I’m trying to make a model of the solar system, and want to have my main light source as the sun… I read through the manual - albiet I don’t understand it 100% yet - and found something on using the flare option. There’s even a really cool pic of the earth with what looks like a flare from the sun at the earth’s horizon. But when i try to set flare to a sphere I’ve placed in the same location as my lamp head, it seems to put a flare on all vertices. Is there a better way to make light sources in Blender?

Hi and welcome to the community. In blender, flare is always applied to every single vertex. There are basically two ways to get a ‘glowing sun’,

  1. delete all vertices except for one and set the halo/flare size to a really large number. This method renders fast and looks ok from a distance.

or

  1. subdivide the sun even further (thus adding vertices to it) and apply halo/flare as usual to the sun. Play around with the size and alpha(transparency) setting.

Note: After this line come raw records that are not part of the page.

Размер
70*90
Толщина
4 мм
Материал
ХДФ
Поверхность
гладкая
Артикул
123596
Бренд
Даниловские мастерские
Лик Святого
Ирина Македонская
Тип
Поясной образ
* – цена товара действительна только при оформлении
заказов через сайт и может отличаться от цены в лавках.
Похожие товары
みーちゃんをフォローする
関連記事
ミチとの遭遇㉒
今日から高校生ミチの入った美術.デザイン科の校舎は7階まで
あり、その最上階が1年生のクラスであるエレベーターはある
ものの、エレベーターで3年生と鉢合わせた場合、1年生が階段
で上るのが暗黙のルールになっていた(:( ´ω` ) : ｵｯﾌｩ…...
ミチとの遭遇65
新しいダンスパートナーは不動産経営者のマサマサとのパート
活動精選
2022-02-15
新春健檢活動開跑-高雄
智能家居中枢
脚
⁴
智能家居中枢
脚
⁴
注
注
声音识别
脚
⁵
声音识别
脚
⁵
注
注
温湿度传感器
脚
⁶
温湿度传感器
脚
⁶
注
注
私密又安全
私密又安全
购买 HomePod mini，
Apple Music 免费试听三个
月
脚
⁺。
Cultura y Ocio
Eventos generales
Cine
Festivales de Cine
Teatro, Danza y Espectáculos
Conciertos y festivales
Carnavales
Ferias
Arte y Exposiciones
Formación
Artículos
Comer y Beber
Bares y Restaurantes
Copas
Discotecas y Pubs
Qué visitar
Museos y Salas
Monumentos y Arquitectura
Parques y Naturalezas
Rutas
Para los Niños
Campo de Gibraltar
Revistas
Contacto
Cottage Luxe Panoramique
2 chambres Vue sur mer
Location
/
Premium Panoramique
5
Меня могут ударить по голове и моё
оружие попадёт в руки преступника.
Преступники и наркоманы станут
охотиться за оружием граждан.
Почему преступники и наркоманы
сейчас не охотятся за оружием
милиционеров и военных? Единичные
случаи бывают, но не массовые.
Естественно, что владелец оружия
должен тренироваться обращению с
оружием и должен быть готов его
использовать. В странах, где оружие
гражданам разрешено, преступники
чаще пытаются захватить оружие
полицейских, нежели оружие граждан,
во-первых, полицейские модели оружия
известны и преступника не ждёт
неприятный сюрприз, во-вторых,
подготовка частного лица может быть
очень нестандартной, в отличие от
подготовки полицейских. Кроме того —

One thing to note is that flare/halo isn’t a real light, they glow but don’t cast lights into the surroundings, if you want the sun to light up the planets around it, you’ll need a real ‘lamp’ object.

Hope that helps.

Hey, thanks for the advice… I’m trying the second option now, but for some reason, no matter how i scale the sphere i made, I end up with a huge white ball, and not a whole lot of glow. But I’m playing with it so hopefully I’ll figure it out.

from what you said, you might want to reduce the size of the halo and increase the intensity of the flare.